“There’s something else you should check out,” said one blonde paddler with a tattooed shoulder.
I followed them through a tunnel of trees to Kauleonanahoa, also known as “the phallic rock.” It needs no explanation, other than the fact that it’s about the size of a VW bug and that according to legend, if a woman visits with offerings and then spends the night, she’ll return home pregnant. I should also mention that the paddlers took turns posing for pictures, turning the rock into a sort of trophy horse.
I then headed west to Papohaku Beach, a 3-mile stretch that’s billed as the longest and most pristine in all Hawaii. From the car it looked idyllic: calm turquoise water, virgin white sand and not a single person in sight. But the moment I opened the door, I understood why. The wind was whipping at full gale, the sand like pins and needles against my legs.

_Prompt A_
Answer these questions using the excerpt:
(i) How big is Kauleonanahoa said to be?
(ii) How long is Papohaku Beach?
(iii) What did the sand feel like against the narrator's legs?
_Prompt B_
Please reproduce the part of the excerpt starting at "I followed them" and ending at "of trophy horse.", word for word.

_Extracted entries_
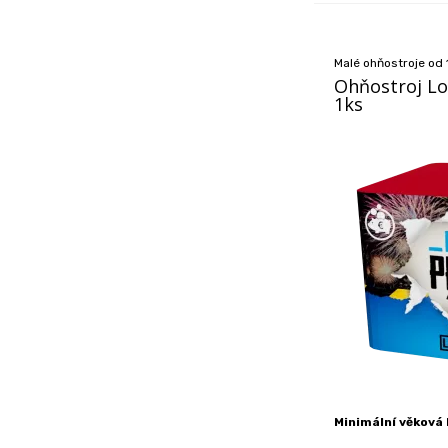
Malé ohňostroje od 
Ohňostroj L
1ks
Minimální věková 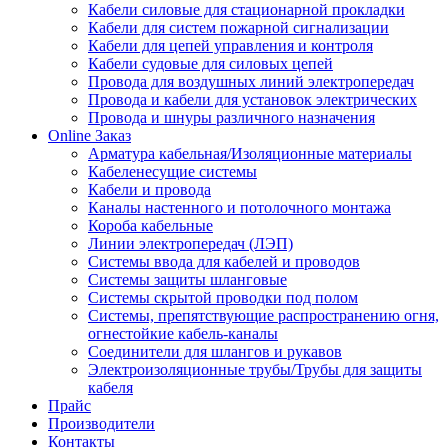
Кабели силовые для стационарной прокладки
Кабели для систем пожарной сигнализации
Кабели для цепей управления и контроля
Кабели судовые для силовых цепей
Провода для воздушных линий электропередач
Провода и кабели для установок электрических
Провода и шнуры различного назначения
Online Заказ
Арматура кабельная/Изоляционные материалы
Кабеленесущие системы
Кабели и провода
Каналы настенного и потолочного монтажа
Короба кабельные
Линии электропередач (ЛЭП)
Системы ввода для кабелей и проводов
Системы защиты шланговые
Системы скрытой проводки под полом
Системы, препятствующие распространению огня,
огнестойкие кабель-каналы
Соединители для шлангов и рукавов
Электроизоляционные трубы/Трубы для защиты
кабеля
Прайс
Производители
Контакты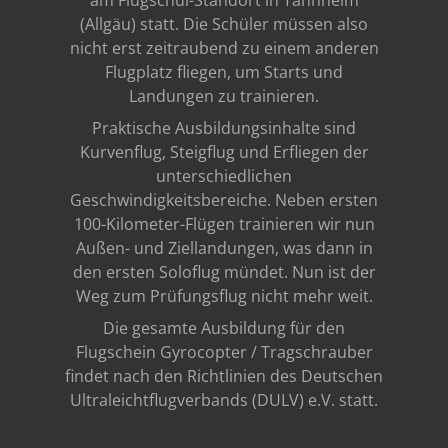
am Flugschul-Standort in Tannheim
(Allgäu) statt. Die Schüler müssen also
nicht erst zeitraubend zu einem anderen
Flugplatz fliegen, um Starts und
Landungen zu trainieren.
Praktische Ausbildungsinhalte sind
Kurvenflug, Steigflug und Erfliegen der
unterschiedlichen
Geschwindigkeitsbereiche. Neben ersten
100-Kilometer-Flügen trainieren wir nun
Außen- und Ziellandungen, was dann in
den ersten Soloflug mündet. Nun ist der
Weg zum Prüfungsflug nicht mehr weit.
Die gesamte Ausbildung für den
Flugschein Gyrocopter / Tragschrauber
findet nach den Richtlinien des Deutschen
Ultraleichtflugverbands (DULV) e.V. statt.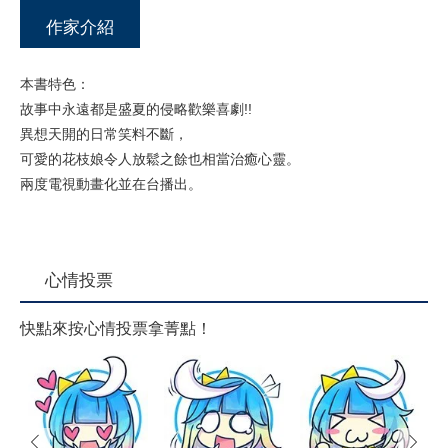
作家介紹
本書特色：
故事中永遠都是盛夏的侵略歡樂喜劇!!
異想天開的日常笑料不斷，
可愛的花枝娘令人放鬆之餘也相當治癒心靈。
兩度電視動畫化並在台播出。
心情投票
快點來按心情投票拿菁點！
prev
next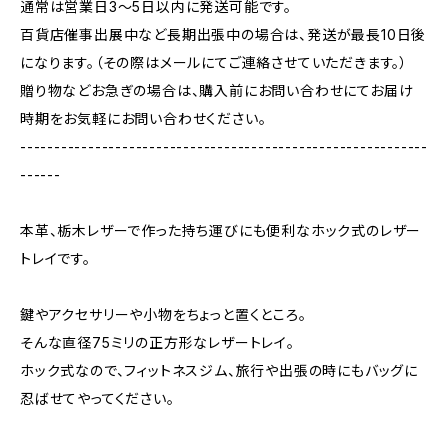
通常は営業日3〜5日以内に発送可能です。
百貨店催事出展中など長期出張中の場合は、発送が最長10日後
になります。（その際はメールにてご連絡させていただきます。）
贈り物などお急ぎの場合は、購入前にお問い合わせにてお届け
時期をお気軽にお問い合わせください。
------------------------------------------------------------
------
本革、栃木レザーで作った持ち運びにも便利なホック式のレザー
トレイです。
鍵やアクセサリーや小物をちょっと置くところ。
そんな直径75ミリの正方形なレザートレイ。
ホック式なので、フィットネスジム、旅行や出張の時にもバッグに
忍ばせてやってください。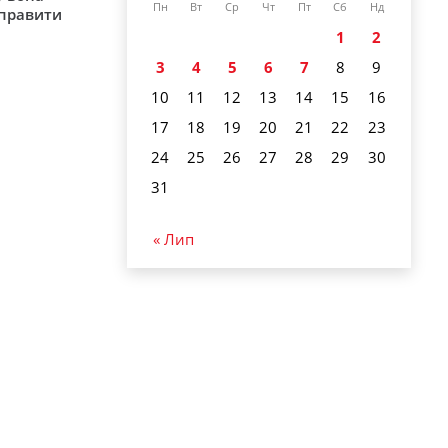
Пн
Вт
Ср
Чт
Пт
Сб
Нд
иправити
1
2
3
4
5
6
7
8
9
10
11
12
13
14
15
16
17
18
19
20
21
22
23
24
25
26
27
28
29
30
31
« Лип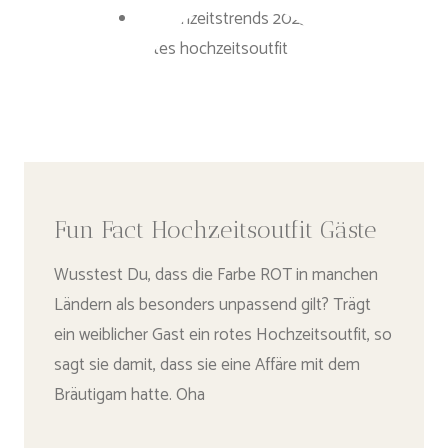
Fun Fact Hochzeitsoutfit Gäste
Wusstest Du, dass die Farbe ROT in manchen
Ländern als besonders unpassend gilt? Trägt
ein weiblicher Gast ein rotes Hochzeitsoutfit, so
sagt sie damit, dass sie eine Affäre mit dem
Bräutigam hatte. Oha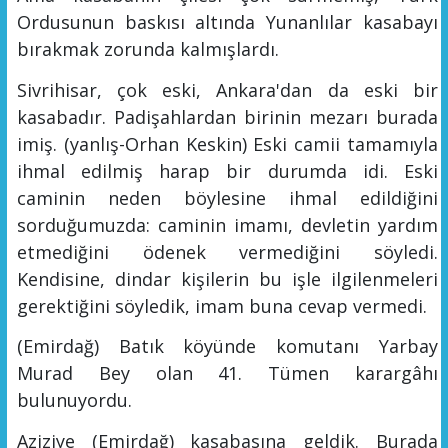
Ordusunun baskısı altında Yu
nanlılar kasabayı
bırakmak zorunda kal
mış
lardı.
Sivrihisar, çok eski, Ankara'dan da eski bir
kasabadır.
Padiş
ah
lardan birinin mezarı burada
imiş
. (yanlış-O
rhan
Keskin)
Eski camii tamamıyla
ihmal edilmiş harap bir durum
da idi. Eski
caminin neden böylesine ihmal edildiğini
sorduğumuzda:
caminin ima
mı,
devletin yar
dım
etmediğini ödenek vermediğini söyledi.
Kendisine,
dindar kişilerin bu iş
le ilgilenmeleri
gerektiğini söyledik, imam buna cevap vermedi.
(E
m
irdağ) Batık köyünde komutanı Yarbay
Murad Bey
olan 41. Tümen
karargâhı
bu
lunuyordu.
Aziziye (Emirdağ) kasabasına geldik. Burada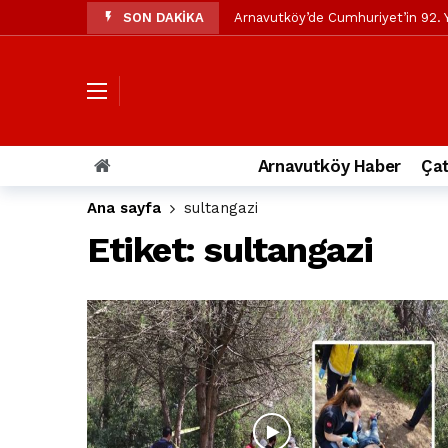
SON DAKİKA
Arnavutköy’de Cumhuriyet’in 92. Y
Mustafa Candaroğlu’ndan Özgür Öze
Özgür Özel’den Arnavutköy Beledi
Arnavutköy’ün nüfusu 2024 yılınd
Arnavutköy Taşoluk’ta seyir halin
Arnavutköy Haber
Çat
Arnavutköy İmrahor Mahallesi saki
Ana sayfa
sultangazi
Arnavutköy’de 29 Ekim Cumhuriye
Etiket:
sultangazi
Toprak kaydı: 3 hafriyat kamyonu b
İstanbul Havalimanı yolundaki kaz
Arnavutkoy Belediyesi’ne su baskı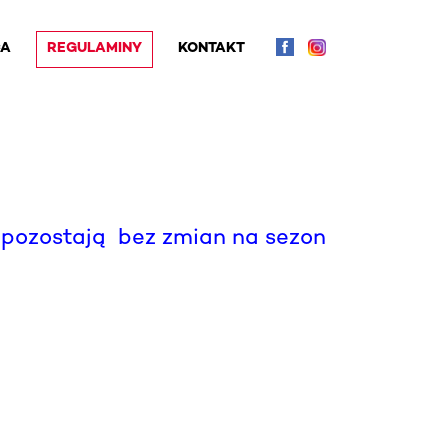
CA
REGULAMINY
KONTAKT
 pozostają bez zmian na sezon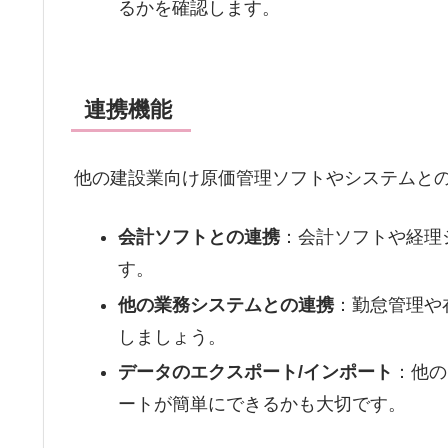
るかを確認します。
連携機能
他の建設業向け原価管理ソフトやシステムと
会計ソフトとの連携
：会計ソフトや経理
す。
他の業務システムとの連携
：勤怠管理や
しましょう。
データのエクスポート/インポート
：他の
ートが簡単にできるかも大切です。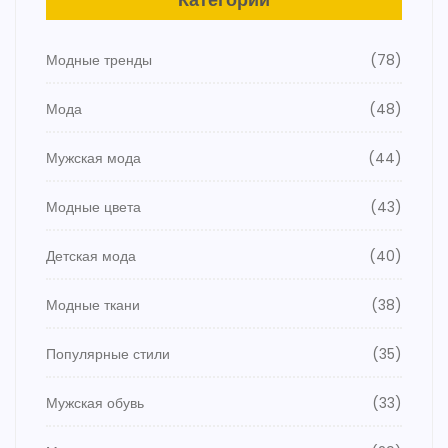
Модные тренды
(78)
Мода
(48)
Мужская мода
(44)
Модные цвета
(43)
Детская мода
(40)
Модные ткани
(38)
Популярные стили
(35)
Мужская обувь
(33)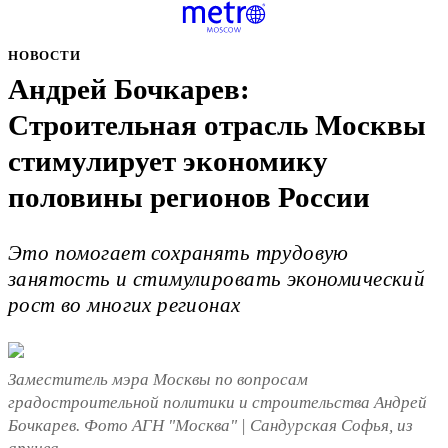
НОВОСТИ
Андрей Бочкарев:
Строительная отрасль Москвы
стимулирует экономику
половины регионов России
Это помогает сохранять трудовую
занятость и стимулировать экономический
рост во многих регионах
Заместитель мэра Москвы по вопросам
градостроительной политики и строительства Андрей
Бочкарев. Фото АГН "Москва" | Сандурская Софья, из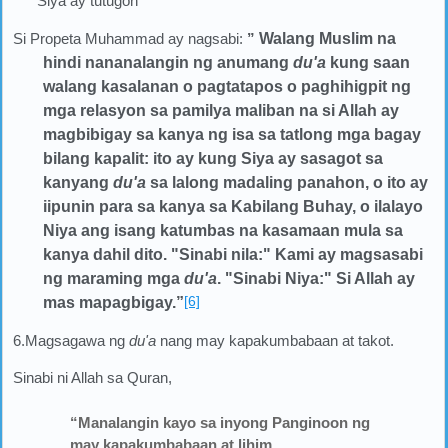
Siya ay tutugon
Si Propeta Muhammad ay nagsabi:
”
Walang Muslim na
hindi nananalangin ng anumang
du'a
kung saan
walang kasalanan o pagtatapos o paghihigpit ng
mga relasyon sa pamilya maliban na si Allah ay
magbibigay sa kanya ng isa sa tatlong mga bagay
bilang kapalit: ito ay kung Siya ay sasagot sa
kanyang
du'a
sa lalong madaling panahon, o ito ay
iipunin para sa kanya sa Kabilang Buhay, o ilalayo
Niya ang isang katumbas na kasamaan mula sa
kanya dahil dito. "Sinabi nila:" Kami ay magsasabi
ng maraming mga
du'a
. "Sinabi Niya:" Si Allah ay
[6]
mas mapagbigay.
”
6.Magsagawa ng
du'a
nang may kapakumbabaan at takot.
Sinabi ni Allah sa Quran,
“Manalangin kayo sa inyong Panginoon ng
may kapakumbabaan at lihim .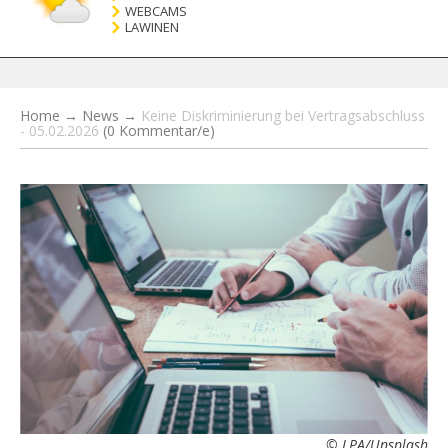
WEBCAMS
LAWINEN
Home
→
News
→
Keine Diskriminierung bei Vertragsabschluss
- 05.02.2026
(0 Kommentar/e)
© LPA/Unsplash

_Response box A_
(i) About the size of a VW bug.
(ii) 3 miles.
(iii) Like pins and needles.

_Response box B_
I followed them through a tunnel of trees to Kauleonanahoa, also known as “the phallic rock.” It needs no explanation, other than the fact that it’s about the size of a VW bug and that according to legend, if a woman visits with offerings and then spends the night, she’ll return home pregnant. I should also mention that the paddlers took turns posing for pictures, turning the rock into a sort of trophy horse.